An interesting question that is always useful to ask about a design is: Given what we know now, what would we do differently if we could start again?
It would be hard to get broad consensus on this point. My personal opinion is that the date and time space is too complicated to address with a single type. If I could start again, I would have something like the V1.0 DateTime, but have a separate DateTimeOffset type also. The main difference to where we will land with the current plan of record is that we would not need the DateTimeKind that was added to DateTime in V2.0. This was really a band-aid that would not have been needed if a DateTimeOffset had been available in V1. That being said, my own opinion is that the DateTimeKind solution was critical to salvage reliable usage of the existing APIs given that there was no better type to use in V1.0.
- Why can’t the existing DateTime type simply be extended to have the offset in it and enable these new scenarios? The option of doing this has been thoroughly explored, and there is no practical way to do it without breaking compatibility.

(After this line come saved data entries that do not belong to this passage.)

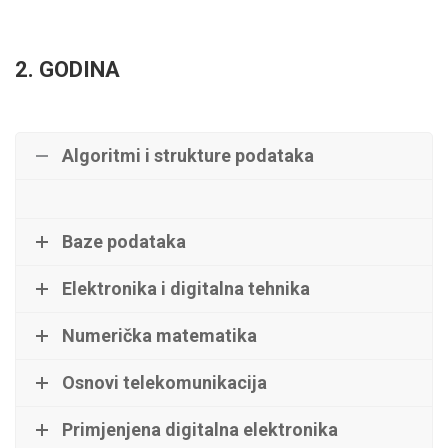
2. GODINA
Algoritmi i strukture podataka
Baze podataka
Elektronika i digitalna tehnika
Numerička matematika
Osnovi telekomunikacija
Primjenjena digitalna elektronika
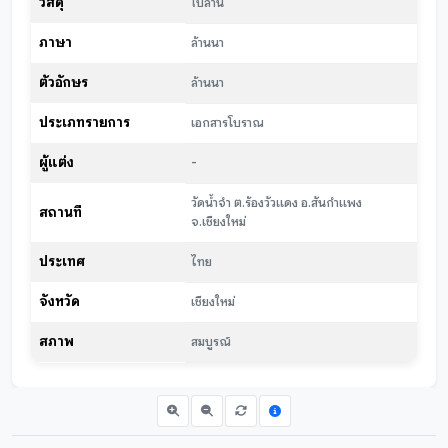
วัสดุ
ใบลาน
ภาษา
ล้านนา
ตัวอักษร
ล้านนา
ประเภทรายการ
เอกสารโบราณ
ผู้แต่ง
-
วัดน้ำจำ ต.ร้องวัวแดง อ.สันกำแพง
สถานที่
จ.เชียงใหม่
ประเทศ
ไทย
จังหวัด
เชียงใหม่
สภาพ
สมบูรณ์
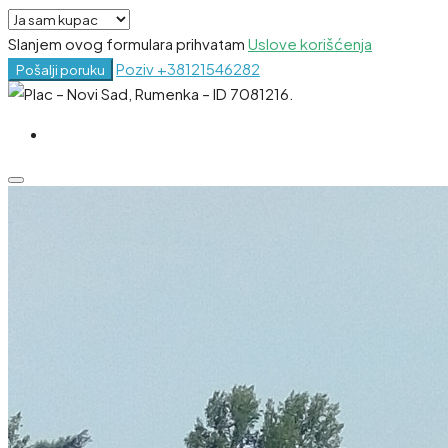
Slanjem ovog formulara prihvatam
Uslove korišćenja
Poziv
+38121546282
Pošalji poruku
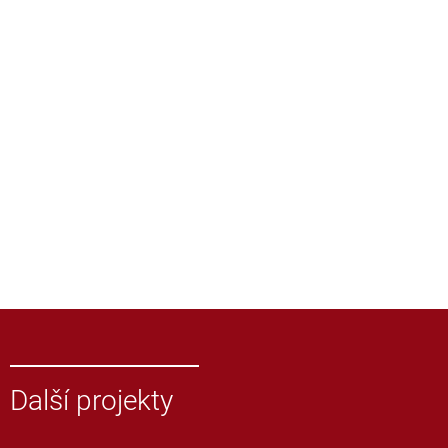
Další projekty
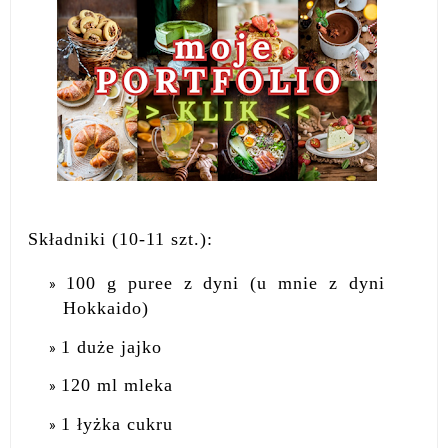
Składniki (10-11 szt.):
100 g puree z dyni (u mnie z dyni
Hokkaido)
1 duże jajko
120 ml mleka
1 łyżka cukru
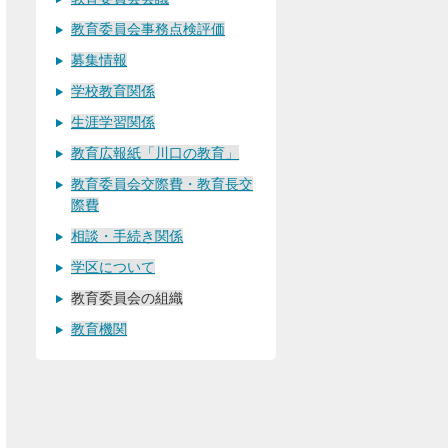
教育委員会事務点検評価
募集情報
学校教育関係
生涯学習関係
教育広報紙「川口の教育」
教育委員会交際費・教育長交
際費
相談・手続き関係
学区について
教育委員会の組織
教育機関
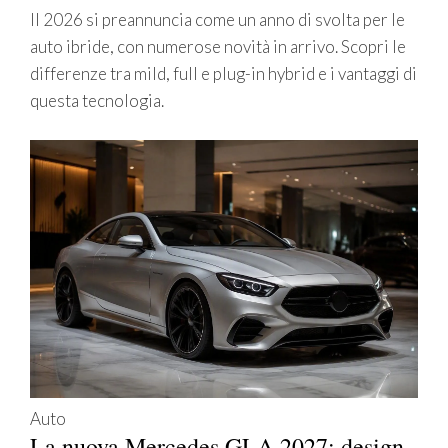
Il 2026 si preannuncia come un anno di svolta per le
auto ibride, con numerose novità in arrivo. Scopri le
differenze tra mild, full e plug-in hybrid e i vantaggi di
questa tecnologia.
Auto
La nuova Mercedes GLA 2027: design,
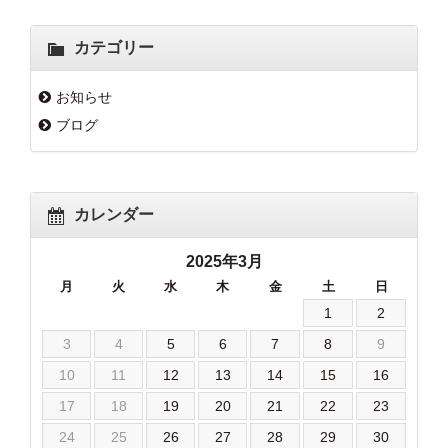
カテゴリー
お知らせ
ブログ
カレンダー
2025年3月
月
火
水
木
金
土
日
1
2
3
4
5
6
7
8
9
10
11
12
13
14
15
16
17
18
19
20
21
22
23
24
25
26
27
28
29
30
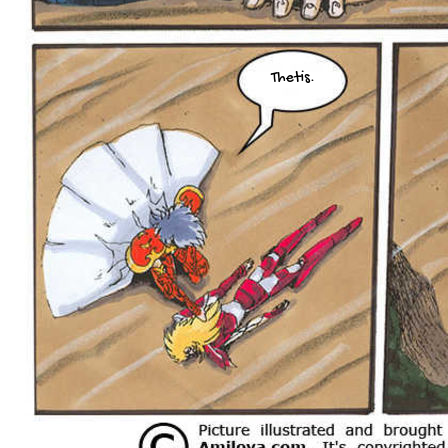
Thetis.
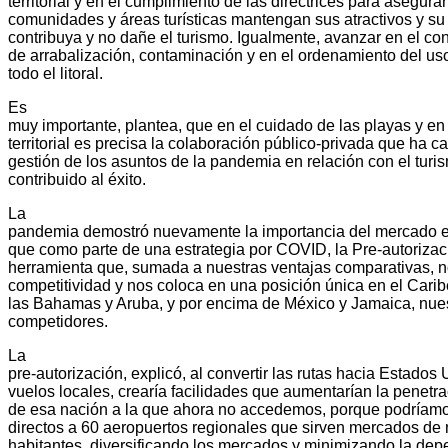
territorial y en el cumplimiento de las directrices para asegura
comunidades y áreas turísticas mantengan sus atractivos y su 
contribuya y no dañe el turismo. Igualmente, avanzar en el co
de arrabalización, contaminación y en el ordenamiento del uso
todo el litoral.
Es
muy importante, plantea, que en el cuidado de las playas y e
territorial es precisa la colaboración público-privada que ha ca
gestión de los asuntos de la pandemia en relación con el turi
contribuido al éxito.
La
pandemia demostró nuevamente la importancia del mercado e
que como parte de una estrategia por COVID, la Pre-autorizac
herramienta que, sumada a nuestras ventajas comparativas, n
competitividad y nos coloca en una posición única en el Caribe
las Bahamas y Aruba, y por encima de México y Jamaica, nues
competidores.
La
pre-autorización, explicó, al convertir las rutas hacia Estados
vuelos locales, crearía facilidades que aumentarían la penetr
de esa nación a la que ahora no accedemos, porque podríamo
directos a 60 aeropuertos regionales que sirven mercados de
habitantes, diversificando los mercados y minimizando la dep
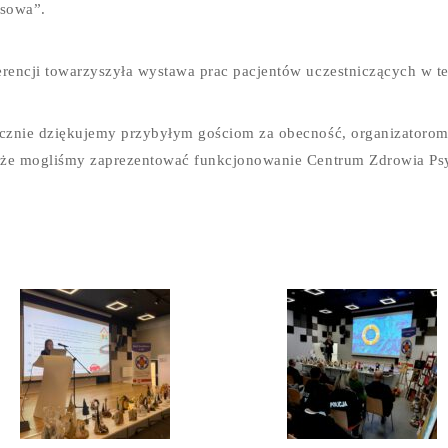
sowa”.
rencji towarzyszyła wystawa prac pacjentów uczestniczących w ter
cznie dziękujemy przybyłym gościom za obecność, organizatorom,
 że mogliśmy zaprezentować funkcjonowanie Centrum Zdrowia Ps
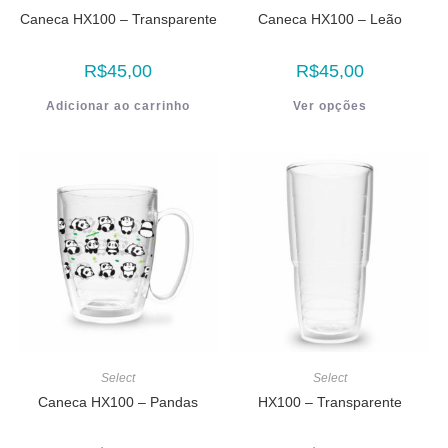
Caneca HX100 – Transparente
Caneca HX100 – Leão
R$
45,00
R$
45,00
Adicionar ao carrinho
Ver opções
Select
Select
Caneca HX100 – Pandas
HX100 – Transparente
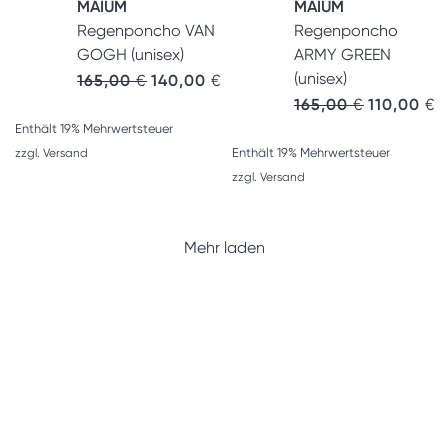
MAIUM
MAIUM
Regenponcho VAN
Regenponcho
GOGH (unisex)
ARMY GREEN
(unisex)
165,00
€
140,00
€
165,00
€
110,00
€
Enthält 19% Mehrwertsteuer
Enthält 19% Mehrwertsteuer
zzgl.
Versand
zzgl.
Versand
Mehr laden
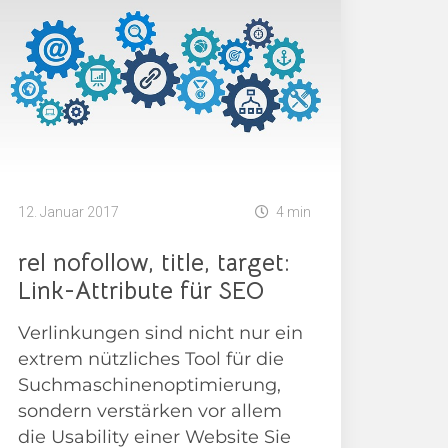
12. Januar 2017
4 min
rel nofollow, title, target:
Link-Attribute für SEO
Verlinkungen sind nicht nur ein
extrem nützliches Tool für die
Suchmaschinenoptimierung,
sondern verstärken vor allem
die Usability einer Website Sie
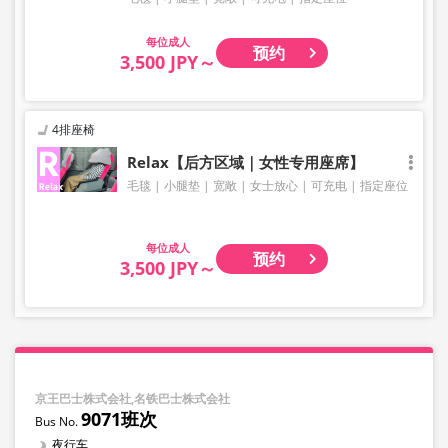
成人
预约
3,500 JPY～
4排座椅
Relax【后方区域｜女性专用座席】
毛毯
小腿垫
宽敞
女士放心
可充电
指定座位
成人
预约
3,500 JPY～
京王巴士株式会社,名铁巴士株式会社
9071班次
夜行车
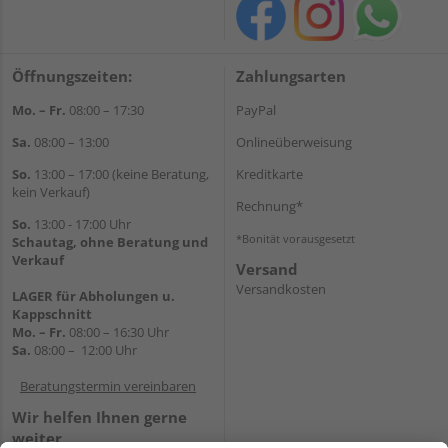
Öffnungszeiten:
Zahlungsarten
Mo. – Fr.
08:00 – 17:30
PayPal
Sa.
08:00 – 13:00
Onlineüberweisung
So.
13:00 – 17:00 (keine Beratung,
Kreditkarte
kein Verkauf)
Rechnung*
So.
13:00 - 17:00 Uhr
*Bonität vorausgesetzt
Schautag, ohne Beratung und
Verkauf
Versand
Versandkosten
LAGER für Abholungen u.
Kappschnitt
Mo. – Fr.
08:00 – 16:30 Uhr
Sa.
08:00 – 12:00 Uhr
Beratungstermin vereinbaren
Wir helfen Ihnen gerne
weiter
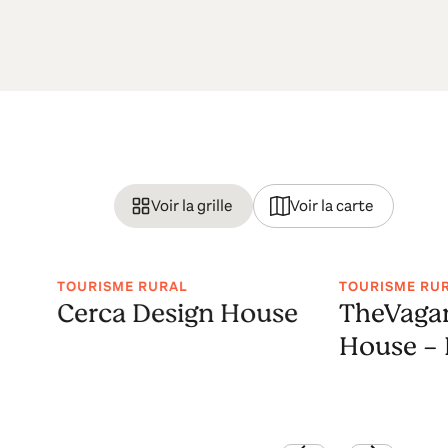
Voir la grille
Voir la carte
TOURISME RURAL
TOURISME RU
Cerca Design House
TheVagar
House -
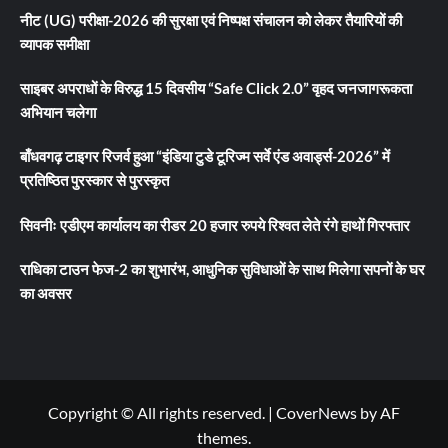
नीट (UG) परीक्षा-2026 की सुरक्षा एवं निष्पक्ष संचालन को लेकर तैयारियों की
व्यापक समीक्षा
साइबर अपराधों के विरुद्ध 15 दिवसीय “Safe Click 2.0” वृहद जनजागरूकता
अभियान चलेगा
बाँधवगढ़ टाइगर रिजर्व हुआ “इंडिया टुडे टूरिज्म सर्वे एंड अवार्ड्स-2026” में
प्रतिष्ठित पुरस्कार से पुरस्कृत
सिवनीः एडीएम कार्यालय का रीडर 20 हजार रुपये रिश्वत लेते रंगे हाथों गिरफ्तार
राधिका टाउन फेज-2 का शुभारंभ, आधुनिक सुविधाओं के साथ मिलेगा सपनों के घर
का अवसर
Copyright © All rights reserved.
|
CoverNews
by AF
themes.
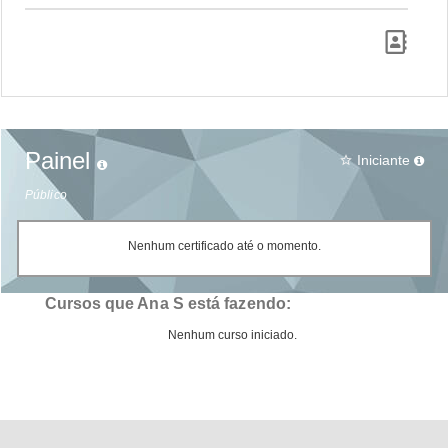
Painel
Iniciante
star_border
Público
Nenhum certificado até o momento.
Cursos que Ana S está fazendo:
Nenhum curso iniciado.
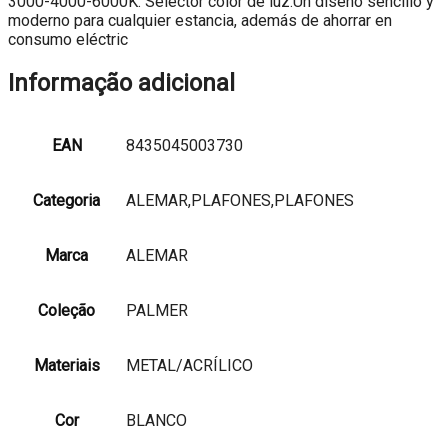
3000-4000-6000K. Selector color de luz.Un diseño sencillo y
moderno para cualquier estancia, además de ahorrar en
consumo eléctric
Informação adicional
EAN
8435045003730
Categoria
ALEMAR,PLAFONES,PLAFONES
Marca
ALEMAR
Coleção
PALMER
Materiais
METAL/ACRÍLICO
Cor
BLANCO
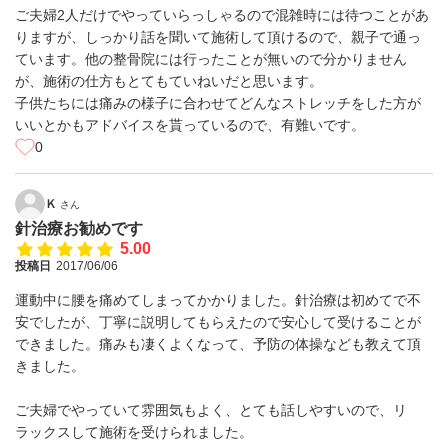
ご夫婦2人だけでやっていらっしゃるので混雑時には待つことがあ
りますが、しっかり話を聞いて施術して頂けるので、親子で通っ
ています。他の整骨院には行ったことが無いので分かりません
が、施術の仕方もとてもていねいだと思います。
子供たちには痛みの様子に合わせてどんなストレッチをした方が
いいとかもアドバイスを貰っているので、有難いです。
0
Ｋ
さん
針治療お勧めです
5.00
投稿日
2017/06/06
運動中に腰を痛めてしまってかかりました。針治療は初めてで不
安でしたが、丁寧に説明してもらえたので安心して受けることが
できました。痛みも凄くよくなって、予防の体操なども教えて頂
きました。
ご夫婦でやっていて雰囲気もよく、とても話しやすいので、リ
ラックスして施術を受けられました。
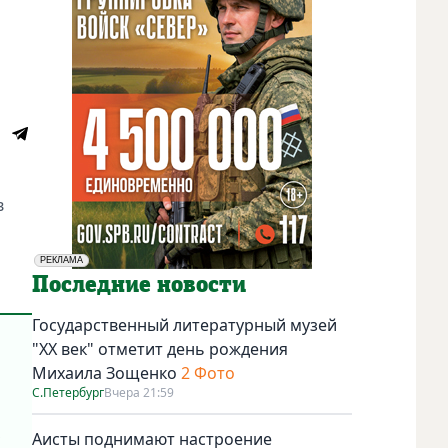
в
РЕКЛАМА
Социальная реклама
Последние новости
Государственный литературный музей
"ХХ век" отметит день рождения
Михаила Зощенко
2 Фото
С.Петербург
Вчера 21:59
,
Аисты поднимают настроение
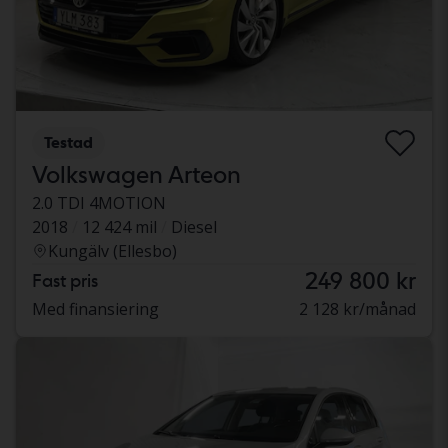
Testad
Volkswagen Arteon
2.0 TDI 4MOTION
2018
12 424 mil
Diesel
Kungälv (Ellesbo)
249 800 kr
Fast pris
Med finansiering
2 128 kr/månad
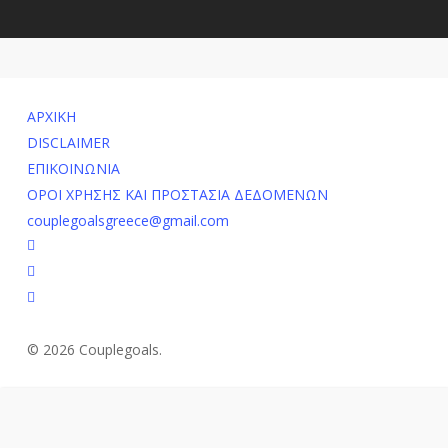
ΑΡΧΙΚΗ
DISCLAIMER
ΕΠΙΚΟΙΝΩΝΙΑ
ΟΡΟΙ ΧΡΗΣΗΣ ΚΑΙ ΠΡΟΣΤΑΣΙΑ ΔΕΔΟΜΕΝΩΝ
couplegoalsgreece@gmail.com
facebook
youtube
instagram
© 2026 Couplegoals.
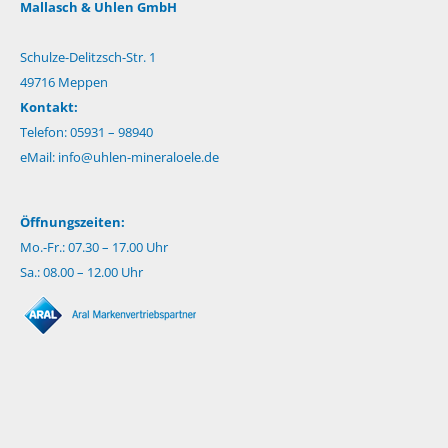
Mallasch & Uhlen GmbH
Schulze-Delitzsch-Str. 1
49716 Meppen
Kontakt:
Telefon: 05931 – 98940
eMail:
info@uhlen-mineraloele.de
Öffnungszeiten:
Mo.-Fr.: 07.30 – 17.00 Uhr
Sa.: 08.00 – 12.00 Uhr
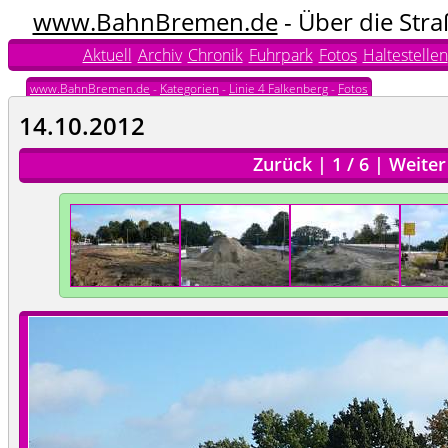
www.BahnBremen.de
- Über die Str
Aktuell
Archiv
Chronik
Fuhrpark
Fotos
Haltestellen
www.BahnBremen.de
-
Kategorien
-
Linie 4 Falkenberg
-
Fotos
14.10.2012
Zurück
|
1
/
6
|
Weiter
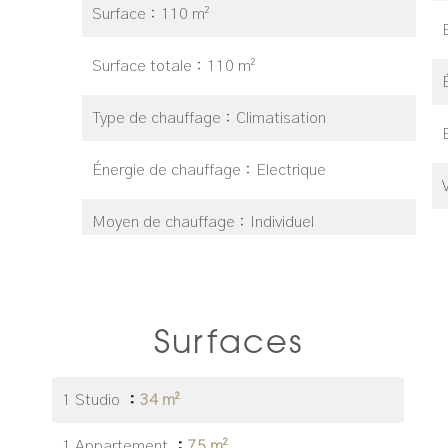
Surface
110 m²
Surface totale
110 m²
Type de chauffage
Climatisation
Énergie de chauffage
Electrique
Moyen de chauffage
Individuel
Surfaces
1 Studio
34 m²
1 Appartement
75 m²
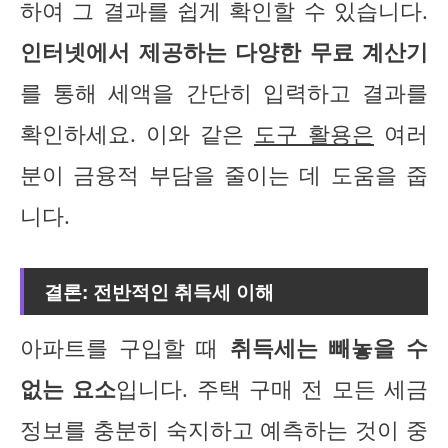
하여 그 결과를 쉽게 확인할 수 있습니다.
인터넷에서 제공하는 다양한 무료 계산기
를 통해 세액을 간단히 입력하고 결과를
확인하세요. 이와 같은
도구 활용은
여러
분이 금융적 부담을 줄이는 데 도움을 줍
니다.
결론: 전반적인 취득세 이해
아파트를 구입할 때
취득세는 빼놓을 수
없는 요소
입니다. 주택 구매 전 모든 세금
정보를 충분히 숙지하고 예측하는 것이 중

- If (1) is not possible, why can’t the new type be called DateTime2 and completely replace all the usage scenarios of the existing DateTime? The new type is less effective for scenarios when there is genuinely no time zone such as dealing with DateTime instances from legacy system, dealing with abstract instances, dealing with date-only instances and dealing with time-only instances. Having it support these scenarios as well and fully deprecating the existing DateTime has issues that may not be outweighed by the benefits.